Secondo l’assessore, la riforma nasce per avvicinare in modo più efficiente domanda e offerta di lavoro, superando l’impostazione della vecchia legge e introducendo elementi strutturali come la sicurezza sul lavoro, la formazione extracurriculare, il collocamento obbligatorio e un sistema coordinato che collega gli strumenti di crescita delle imprese al sostegno dell’occupazione. “Aggiornare le norme – sottolinea Magnacca – è indispensabile per favorire lo sviluppo economico dell’Abruzzo e per garantire un quadro moderno, fondato su concertazione, sussidiarietà e collaborazione”.

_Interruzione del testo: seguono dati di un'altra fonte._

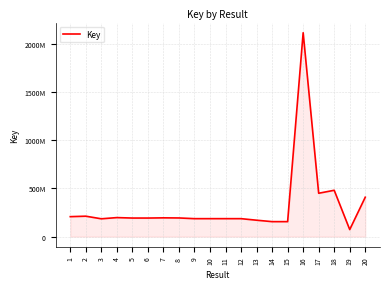

True or false: the data shows 367503769 at 1.

False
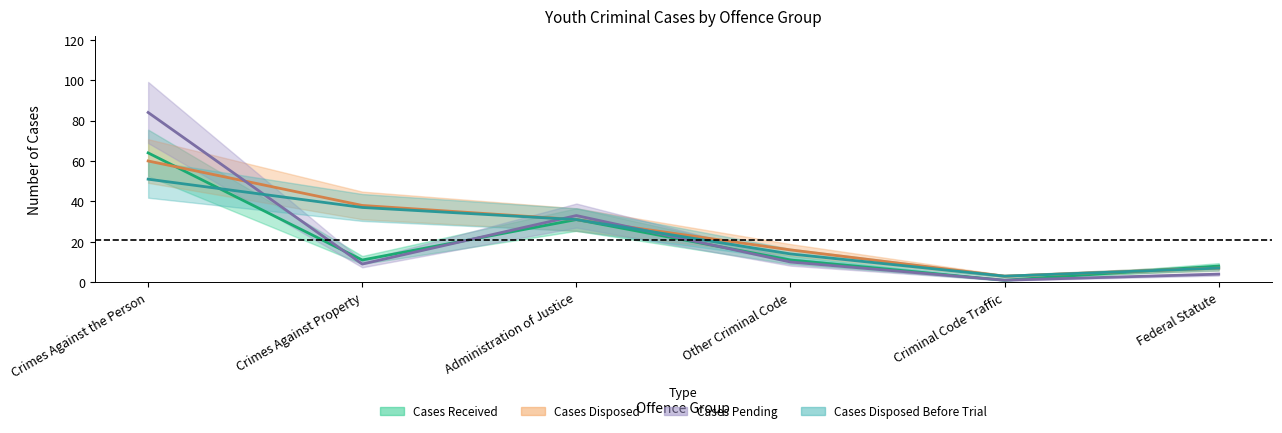

What is the difference between the highest and lowest values at Crimes Against the Person?

33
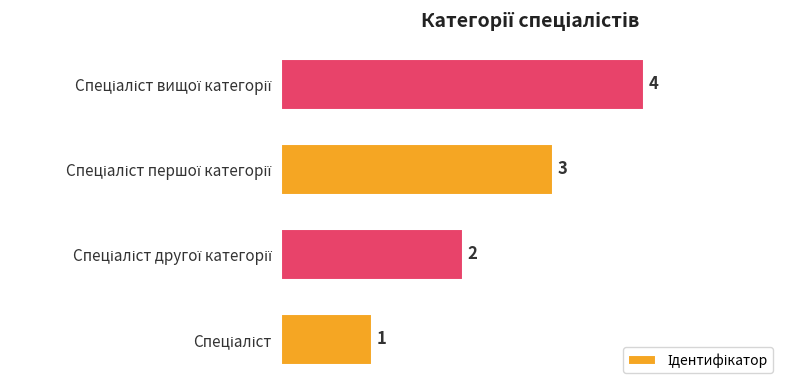

How many bars are there in total?

4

La Regione rivendica inoltre il proprio ruolo di programmazione e indirizzo nelle politiche del lavoro e annuncia un potenziamento dei Centri per l’Impiego, che verranno rafforzati attraverso l’Aral per rispondere meglio alle esigenze delle aziende e del mercato. Il percorso di innovazione punta così a costruire un sistema del lavoro più efficiente, inclusivo e capace di sostenere la competitività del territorio.